13:  episodes = tos + tng + ds9 + voy + ent
14:  movies = 10
15:  population = episodes + movies
17:  # Probability that podcasts 1-80 will be on TV episodes.
18:  print h.pmf(80, population, episodes, 80)

And the answer is: 0.284 or 28.4%. So it isn’t all that unlikely that there’d be 80 TV episodes before a movie came up.

But wait, there’s more! When you’re taking a relatively small number of samples from a relatively large population, you can use the binomial distribution (which is often easier to calculate) to approximate the hypergeometric distribution. When I first read Jason’s tweets, I opened up PCalc and ran this calculation:

\[\left( \frac{59}{60} \right)^{80} = 0.261\]

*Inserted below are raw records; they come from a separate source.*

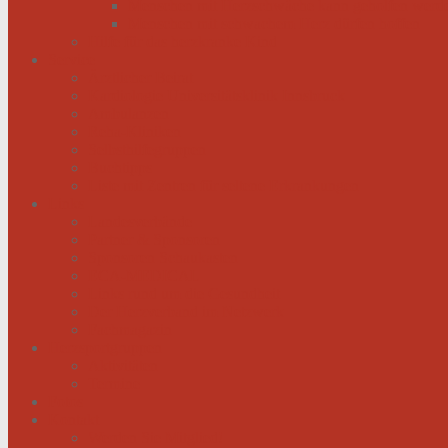
Menschen mit Herzschwäche kann geholfen werd
Menschen mit schwachem Herz dürfen hoffen
Hilfe für das herzkranke Kind
Service
Ärztlicher Beirat
Kardiologie Universitätsklinik Innsbruck
Ambulanzen
Reha-Kliniken
Selbsthilfegruppen
Buchtipps
Liste mit Zentren für seltene Erkrankungen
Links
Landesverbände
Partner & Sponsoren
Sponsoren Schaukasten
ECA-MEDICAL
Links rund um die Gesundheit
Der Herzverband im Netzwerk
Fachmagazin
Herzsportgruppen
Aktivitäten
Termine
Fotos
Kontakt
Werden Sie Mitglied!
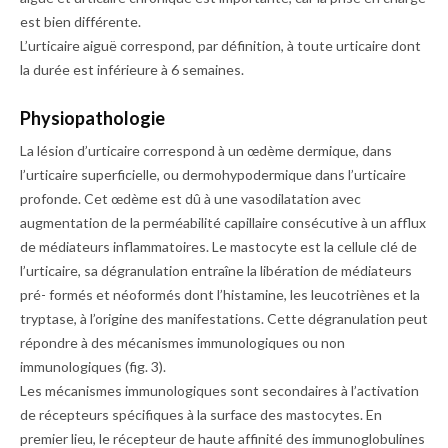
est bien différente.
L’urticaire aiguë correspond, par définition, à toute urticaire dont
la durée est inférieure à 6 semaines.
Physiopathologie
La lésion d’urticaire correspond à un œdème dermique, dans
l’urticaire superficielle, ou dermohypodermique dans l’urticaire
profonde. Cet œdème est dû à une vaso­dilatation avec
augmentation de la perméabilité capillaire consécutive à un afflux
de médiateurs inflammatoires. Le mastocyte est la cellule clé de
l’urticaire, sa dégranulation entraîne la libération de médiateurs
pré- formés et néoformés dont l’histamine, les leucotriènes et la
tryptase, à l’origine des manifestations. Cette dégranulation peut
répondre à des mécanismes immunologiques ou non
immunologiques (
fig. 3
).
Les mécanismes immunologiques sont secondaires à l’activation
de récepteurs spécifiques à la surface des mastocytes. En
premier lieu, le récepteur de haute affinité des immunoglobulines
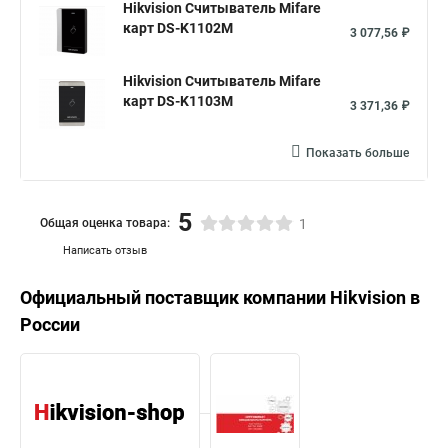
Hikvision Считыватель Mifare
карт DS-K1102M
3 077,56 ₽
Hikvision Считыватель Mifare
карт DS-K1103M
3 371,36 ₽
Показать больше
5
Общая оценка товара:
1
Написать отзыв
Официальный поставщик компании
Hikvision
в
России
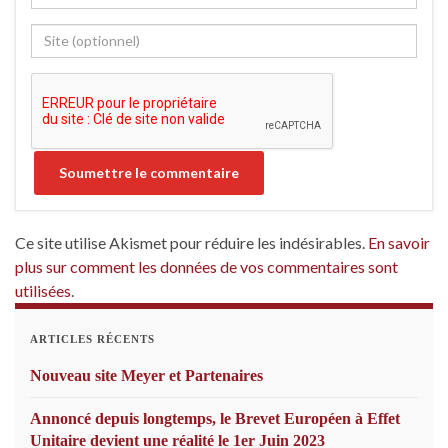
Ce site utilise Akismet pour réduire les indésirables.
En savoir
plus sur comment les données de vos commentaires sont
utilisées
.
ARTICLES RÉCENTS
Nouveau site Meyer et Partenaires
Annoncé depuis longtemps, le Brevet Européen à Effet
Unitaire devient une réalité le 1er Juin 2023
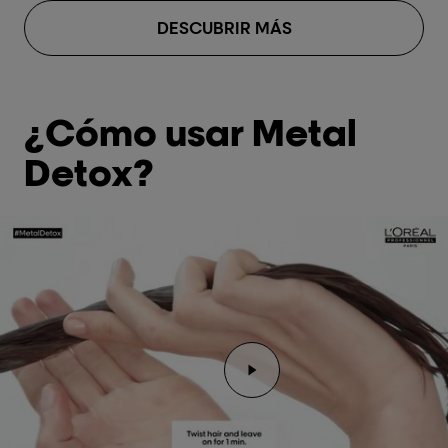
DESCUBRIR MÁS
¿Cómo usar Metal
Detox?
Reproducir el video Rep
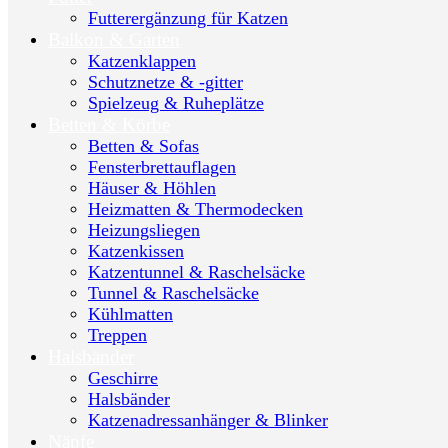
Futterergänzung für Katzen
Balkon & Garten
Katzenklappen
Schutznetze & -gitter
Spielzeug & Ruheplätze
Betten & Körbe
Betten & Sofas
Fensterbrettauflagen
Häuser & Höhlen
Heizmatten & Thermodecken
Heizungsliegen
Katzenkissen
Katzentunnel & Raschelsäcke
Tunnel & Raschelsäcke
Kühlmatten
Treppen
Halsbänder
Geschirre
Halsbänder
Katzenadressanhänger & Blinker
Näpfe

which is pretty close. This is 80 consecutive trials, each of which has a probability of \(\frac{59}{60}\). Because \(\frac{1}{60}\) was Jason’s estimate of the proportion of movies, \(\frac{59}{60}\) would be the proportion of TV episodes.

As it turns out™, there are 10 movies and 671 TV episodes, so the proportion of movies is more like \(\frac{1}{68}\). Had I used that estimate, the binomial approximation would have been

\[\left( \frac{67}{68} \right)^{80} = 0.306\]

which is only slightly closer to the true answer, but is larger than the true answer, which it should be. Knowing how to bound a result is often just as useful as knowing how to get the exact value.

All of these results, whether approximate or not, are good enough to answer the fundamental question: Is it weird that there hasn’t been a movie episode of Random Trek yet? The answer is that it’s a little weird, but not much.

  1. Yes, binomial coefficients get used even though this isn’t the binomial distribution. Deal with it.